Prozess in Russland Urteil gegen Chodorkowski erst Ende Dezember
Im Prozess um illegale Ölverkäufe muss der frühere Jukos-Chef Chodorkowski weiter auf den Urteilsspruch warten: Der für heute angesetzte Termin wurde auf den 27. Dezember verschoben. Gründe nannte das Gericht nicht. Menschenrechtler meinen, dies sei ein schlechtes Zeichen.

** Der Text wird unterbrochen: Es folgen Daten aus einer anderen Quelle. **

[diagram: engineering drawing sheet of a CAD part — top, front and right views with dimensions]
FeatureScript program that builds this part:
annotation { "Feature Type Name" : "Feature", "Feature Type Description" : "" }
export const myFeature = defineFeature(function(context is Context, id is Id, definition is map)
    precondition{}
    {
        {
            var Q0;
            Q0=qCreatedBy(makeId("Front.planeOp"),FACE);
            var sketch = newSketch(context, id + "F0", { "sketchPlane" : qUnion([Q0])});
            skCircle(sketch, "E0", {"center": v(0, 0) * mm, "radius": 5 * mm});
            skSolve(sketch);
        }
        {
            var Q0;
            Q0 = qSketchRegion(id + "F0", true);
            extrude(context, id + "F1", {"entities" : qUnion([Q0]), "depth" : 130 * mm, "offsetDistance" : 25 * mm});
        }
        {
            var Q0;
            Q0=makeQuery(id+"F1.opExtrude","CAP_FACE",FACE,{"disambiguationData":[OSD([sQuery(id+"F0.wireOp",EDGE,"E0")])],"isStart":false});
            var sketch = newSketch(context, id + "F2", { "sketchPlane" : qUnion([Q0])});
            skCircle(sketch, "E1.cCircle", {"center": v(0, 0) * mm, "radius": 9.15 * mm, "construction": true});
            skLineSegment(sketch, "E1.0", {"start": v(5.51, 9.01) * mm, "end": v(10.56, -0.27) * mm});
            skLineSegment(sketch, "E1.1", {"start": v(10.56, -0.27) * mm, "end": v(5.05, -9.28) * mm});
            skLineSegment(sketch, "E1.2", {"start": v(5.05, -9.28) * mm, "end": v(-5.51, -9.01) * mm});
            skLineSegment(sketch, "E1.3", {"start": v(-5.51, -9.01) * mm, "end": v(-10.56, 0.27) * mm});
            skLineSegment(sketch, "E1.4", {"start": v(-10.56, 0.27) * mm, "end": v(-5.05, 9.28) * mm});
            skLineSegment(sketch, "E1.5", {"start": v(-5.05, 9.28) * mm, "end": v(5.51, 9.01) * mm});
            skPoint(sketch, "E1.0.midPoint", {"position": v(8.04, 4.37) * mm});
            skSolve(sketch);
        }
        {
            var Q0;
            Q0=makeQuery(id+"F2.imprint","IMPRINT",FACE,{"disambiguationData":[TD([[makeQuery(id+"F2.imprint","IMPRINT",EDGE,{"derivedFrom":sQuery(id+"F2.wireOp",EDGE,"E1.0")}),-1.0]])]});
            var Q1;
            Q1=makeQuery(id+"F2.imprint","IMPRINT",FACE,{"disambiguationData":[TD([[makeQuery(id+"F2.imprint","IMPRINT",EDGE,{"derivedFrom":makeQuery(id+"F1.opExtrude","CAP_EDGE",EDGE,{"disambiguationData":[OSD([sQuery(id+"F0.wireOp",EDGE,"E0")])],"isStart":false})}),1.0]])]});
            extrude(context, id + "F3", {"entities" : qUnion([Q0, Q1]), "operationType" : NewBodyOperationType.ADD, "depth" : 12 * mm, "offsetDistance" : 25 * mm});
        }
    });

Von Stephan Laack, ARD-Hörfunkstudio Moskau
Freunde und Angehörige der beiden Angeklagten Michail Chodorkowski und Platon Lebedew sowie Journalisten standen ratlos vor verschlossenen Türen. Am Eingang des Moskauer Gerichts war ein DIN A4 Blatt aufgehängt worden. Die Urteilsverkündung werde verschoben - so die lapidare Mitteilung.
Zwanzig Monate hatte der umstrittene Prozess gedauert. Im In- und Ausland war das Urteil mit Spannung erwartet worden. Das Gericht hielt es nicht für nötig, die überraschende Verzögerung rechtzeitig mitzuteilen. Selbst die Rechtsanwälte Chdorkowskis und Lebedews wurden nicht in Kenntnis gesetzt, wie Konstantin Riwkin beklagt. Ein Gerichtssprecher habe eine entsprechende Bekanntmachung an der Tür angebracht, berichtet er. "Ich habe einen unserer Kollegen gebeten, einmal nachzufragen, was das alles bedeuten soll. Der hat dann erfahren, dass Chodorkowski und Lebedew heute nicht ins Gericht gebracht werden und dass die Urteilsverkündung auf den 27. Dezember verschoben wird. Wir wurden überhaupt nicht informiert - weder schriftlich noch telefonisch."
Keine Begründung
Die Vertagung werde nicht begründet, sagte Gerichtssprecherin Natalja Wassiljewa gegenüber der Russischen Agentur Interfax. Chodorkowskis Anwalt Wadim Kljuwgant meinte dazu, dies sei "in gewisser Weise auch logisch, weil nur der Richter das Recht hat, dies zu kommentieren. Laut Gesetz ist es ihm nicht erlaubt, momentan mit den Anwälten zu reden."
Möglicherweise ist die Begründung des Urteils nicht rechtzeitig fertig geworden. Das Schriftstück dürfte mehrere hundert Seiten lang sein - für das Verlesen des Urteils werden Tage, wenn nicht sogar Wochen benötigt.
Schlechtes Zeichen?
Menschenrechtlerin Ljudmilla Alexejewa sprach von einem schlechten Zeichen. Die Verzögerung sei ein Hinweis darauf, dass beide zu mehrjährigen Haftstrafen verurteilt werden sollen. Das Gericht würde darauf spekulieren, dass sich im Westen zwischen Weihnachten und Silvester weniger Menschen für Nachrichten interessierten. Ähnlich äußerten sich auch die Eltern Chodorkowskis, die mit Verärgerung auf die Verschiebung reagierten.
Dem ehemaligen Chef der Erdölfirma Jukos wird vorgeworfen, 218 Millionen Tonnen Öl gestohlen zu haben. Wie sein Geschäftspartner Lebedew sitzt er bereits eine mehrjährige Haftstrafe wegen Betrugs und Steuerhinterziehung ab, die im kommenden Jahr enden würde. Die Staatsanwaltschaft hat 14 Jahre Haft beantragt; die Verteidigung plädiert auf Freispruch.
Internationale Kritik
Für den Prozess gegen die beiden Manager hagelt es international scharfe Kritik. Die Anschuldigungen seien absurd, es ginge nur darum, Chodorkowski weiter in Haft zu behalten, damit er nicht vor der Präsidentschaftswahl 2012 auf freien Fuß komme. Der einst reichste Mann Russlands gilt als scharfer Kritiker von Ministerpräsident Wladimir Putins. Neben Chodorkowkis politischen Ambitionen dürften auch seine früheren Pläne, Teile von Jukos an westliche Firmen zu verkaufen, Putin ein Dorn im Auge gewesen sein.